This is how the World Bank described the impact of import substitution in its latest economic report on Russia.
Manufacturing industries took advantage of the sharp ruble depreciation and import contraction in the first half of 2014. It appears that manufacturing industries reacted positively to changes in relative prices, reporting an acceleration of economic activities in the second quarter.
Capacity utilization rates inched up. The positive impulse to manufacturing production from import substitution appeared to have been carried over into the third quarter.
However, experts warn that Russian manufacturing firms might soon face capacity constraints, as the key advantage that manufacturing industries received came through depreciation window, which closed in the third quarter of this year as the ruble stabilized around its medium-term equilibrium. The bank also stresses that firms continue facing a tight labor market, and as a result, import substituting firms will face increasing cost pressures and thus may choose to lift prices rather than production.
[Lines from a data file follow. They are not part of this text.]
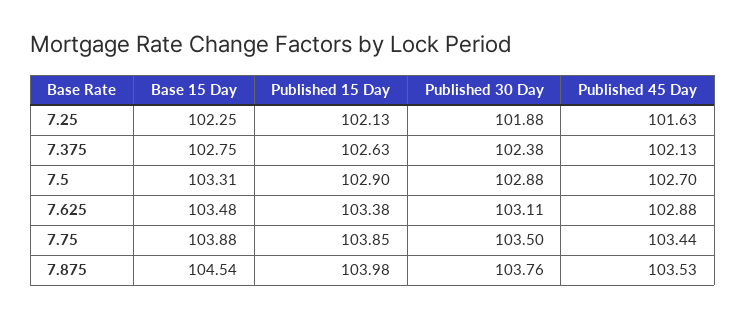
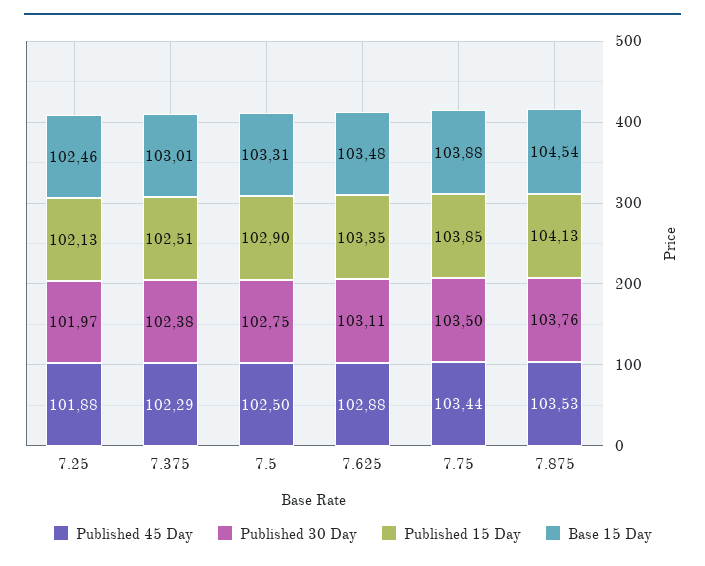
  {
    "Base 15 Day": {
-     "7.25": 102.25,
+     "7.25": 102.46,
-     "7.375": 102.75,
+     "7.375": 103.01,
      "7.5": 103.31,
      "7.625": 103.48,
      "7.75": 103.88,
      "7.875": 104.54
    },
    "Published 15 Day": {
      "7.25": 102.13,
-     "7.375": 102.63,
+     "7.375": 102.51,
      "7.5": 102.9,
-     "7.625": 103.38,
+     "7.625": 103.35,
      "7.75": 103.85,
-     "7.875": 103.98
+     "7.875": 104.13
    },
    "Published 30 Day": {
-     "7.25": 101.88,
+     "7.25": 101.97,
      "7.375": 102.38,
-     "7.5": 102.88,
+     "7.5": 102.75,
      "7.625": 103.11,
      "7.75": 103.5,
      "7.875": 103.76
    },
    "Published 45 Day": {
-     "7.25": 101.63,
+     "7.25": 101.88,
-     "7.375": 102.13,
+     "7.375": 102.29,
-     "7.5": 102.7,
+     "7.5": 102.5,
      "7.625": 102.88,
      "7.75": 103.44,
      "7.875": 103.53
    }
  }

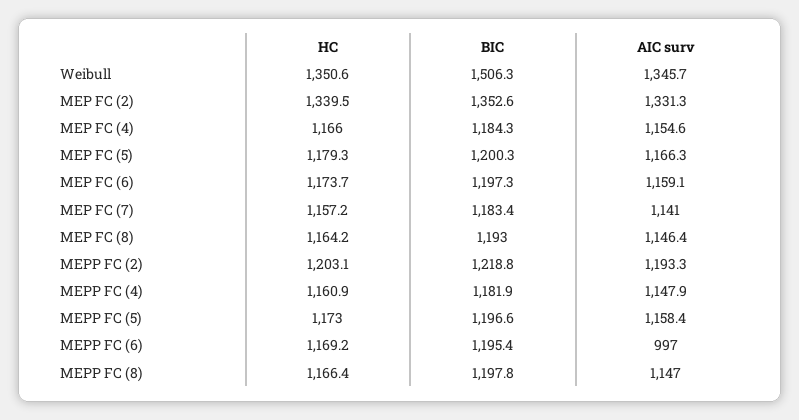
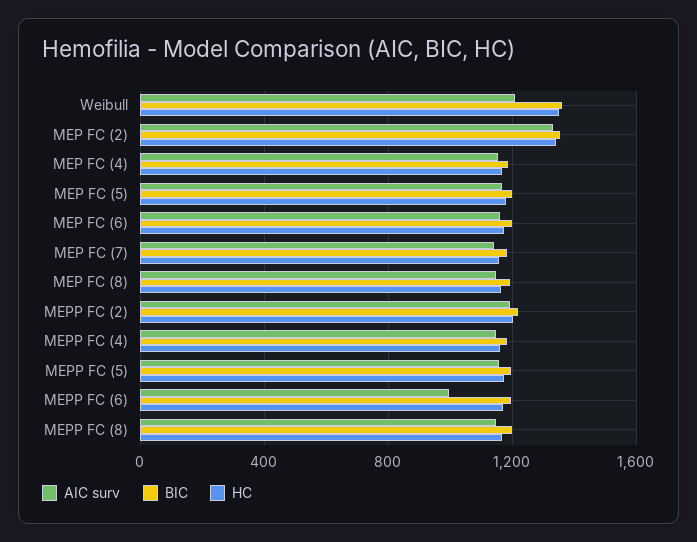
  {
    "HC": {
      "Weibull": 1350.6,
      "MEP FC (2)": 1339.5,
      "MEP FC (4)": 1166,
      "MEP FC (5)": 1179.3,
      "MEP FC (6)": 1173.7,
      "MEP FC (7)": 1157.2,
      "MEP FC (8)": 1164.2,
      "MEPP FC (2)": 1203.1,
      "MEPP FC (4)": 1160.9,
      "MEPP FC (5)": 1173,
      "MEPP FC (6)": 1169.2,
      "MEPP FC (8)": 1166.4
    },
    "BIC": {
-     "Weibull": 1506.3,
+     "Weibull": 1350,
      "MEP FC (2)": 1352.6,
      "MEP FC (4)": 1184.3,
      "MEP FC (5)": 1200.3,
      "MEP FC (6)": 1197.3,
      "MEP FC (7)": 1183.4,
      "MEP FC (8)": 1193,
      "MEPP FC (2)": 1218.8,
      "MEPP FC (4)": 1181.9,
      "MEPP FC (5)": 1196.6,
      "MEPP FC (6)": 1195.4,
      "MEPP FC (8)": 1197.8
    },
    "AIC surv": {
-     "Weibull": 1345.7,
+     "Weibull": 1200,
      "MEP FC (2)": 1331.3,
      "MEP FC (4)": 1154.6,
      "MEP FC (5)": 1166.3,
      "MEP FC (6)": 1159.1,
      "MEP FC (7)": 1141,
      "MEP FC (8)": 1146.4,
      "MEPP FC (2)": 1193.3,
      "MEPP FC (4)": 1147.9,
      "MEPP FC (5)": 1158.4,
      "MEPP FC (6)": 997,
      "MEPP FC (8)": 1147
    }
  }

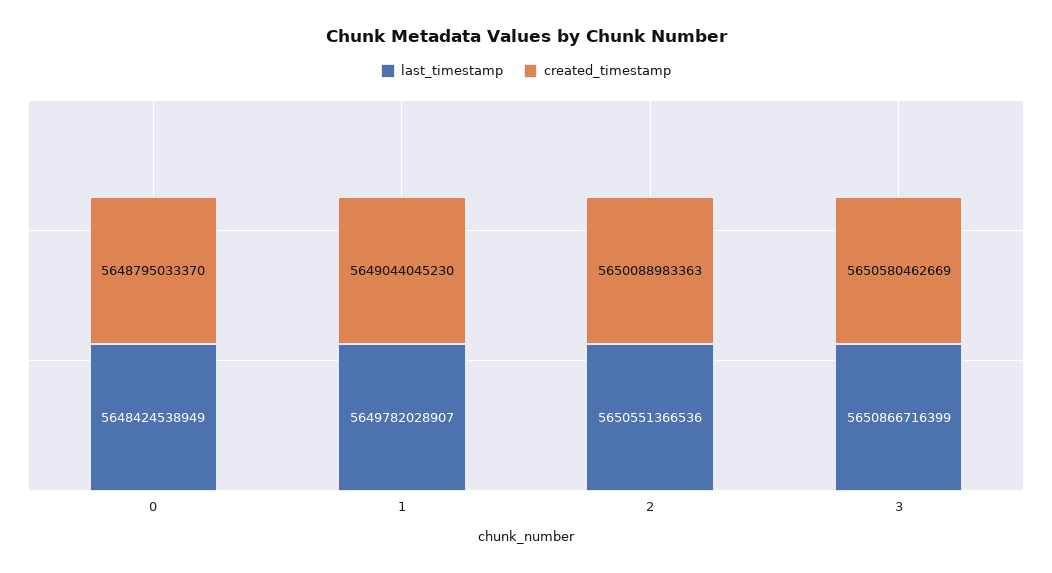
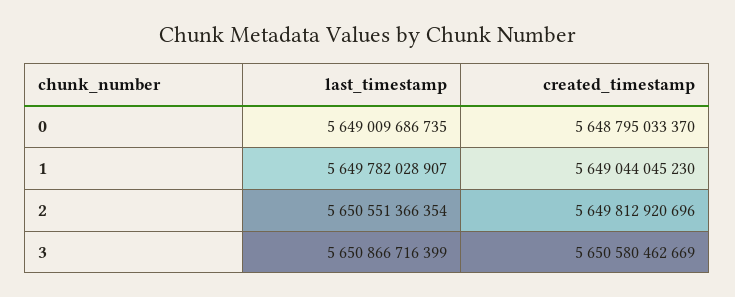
  {
    "last_timestamp": {
-     "0": 5648424538949,
+     "0": 5649009686735,
      "1": 5649782028907,
-     "2": 5650551366536,
+     "2": 5650551366354,
      "3": 5650866716399
    },
    "created_timestamp": {
      "0": 5648795033370,
      "1": 5649044045230,
-     "2": 5650088983363,
+     "2": 5649812920696,
      "3": 5650580462669
    }
  }

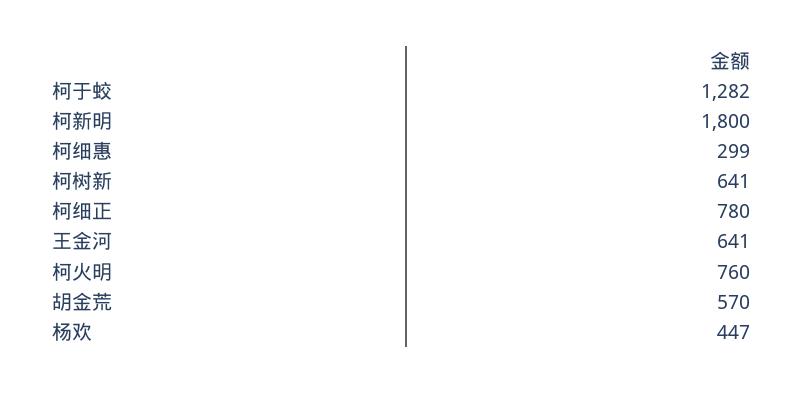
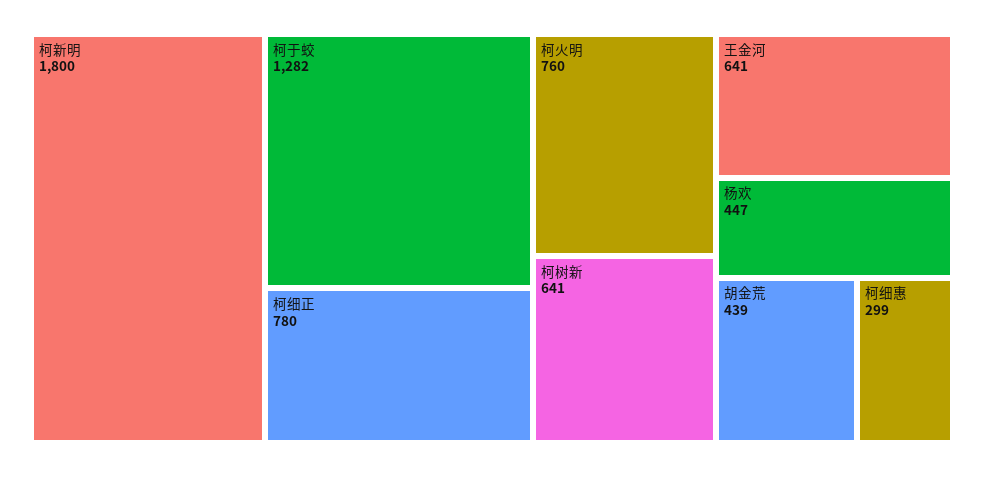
  {
    "柯于蛟": 1282,
    "柯新明": 1800,
    "柯细惠": 299,
    "柯树新": 641,
    "柯细正": 780,
    "王金河": 641,
    "柯火明": 760,
-   "胡金荒": 570,
+   "胡金荒": 439,
    "杨欢": 447
  }

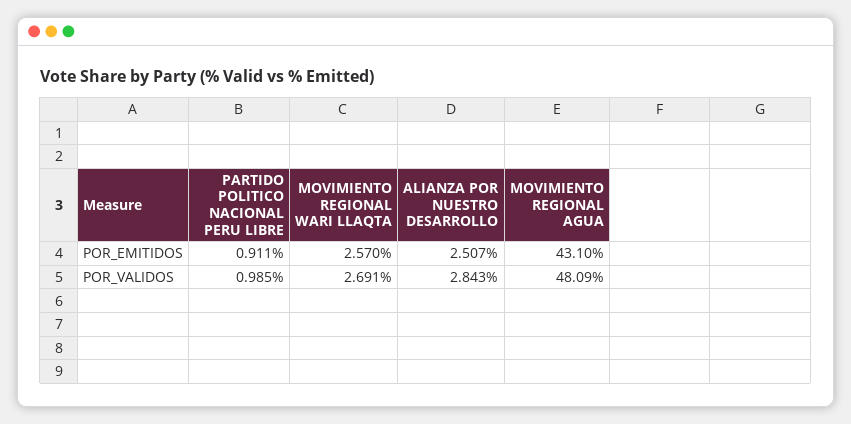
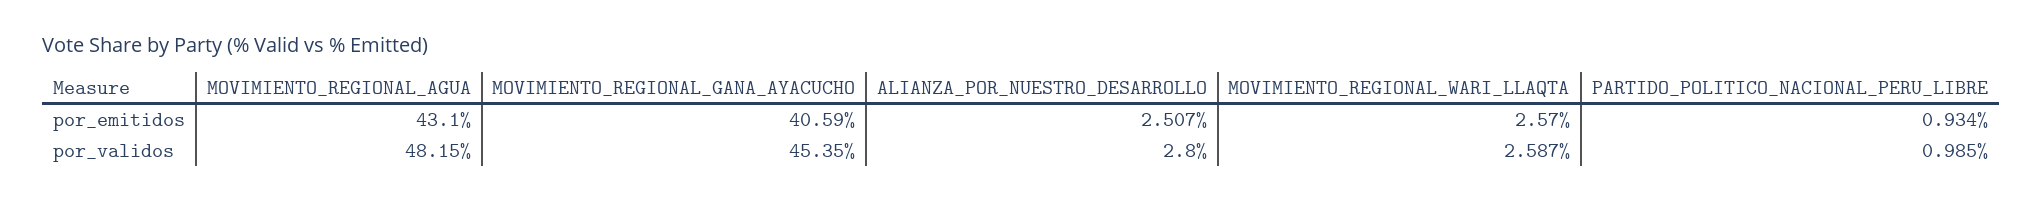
  {
    "PARTIDO POLITICO NACIONAL PERU LIBRE": {
-     "POR_EMITIDOS": 0.911,
+     "POR_EMITIDOS": 0.934,
      "POR_VALIDOS": 0.985
    },
    "MOVIMIENTO REGIONAL WARI LLAQTA": {
      "POR_EMITIDOS": 2.57,
-     "POR_VALIDOS": 2.691
+     "POR_VALIDOS": 2.587
    },
    "ALIANZA POR NUESTRO DESARROLLO": {
      "POR_EMITIDOS": 2.507,
-     "POR_VALIDOS": 2.843
+     "POR_VALIDOS": 2.8
    },
    "MOVIMIENTO REGIONAL AGUA": {
      "POR_EMITIDOS": 43.1,
-     "POR_VALIDOS": 48.09
+     "POR_VALIDOS": 48.15
-   }
+   },
+   "MOVIMIENTO_REGIONAL_GANA_AYACUCHO": {
+     "POR_EMITIDOS": 40.59,
+     "POR_VALIDOS": 45.35
+   }
  }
For their part, private manufacturers agree.
“Right now we’ve had a boost in sales due to the sanctions, but obviously if they continue there can be some other effects on the purchasing power of Russian citizens and things like that, then in the long run they will affect our business as well,” said Mikhail Nikolaev managing partner of family enterprise Nikolaev and Sons.
The World Bank says the positive impact of import substitution is likely to taper off in the second half of next year. And it’s exactly at this point of time when most analysts hope all sanctions will be lifted.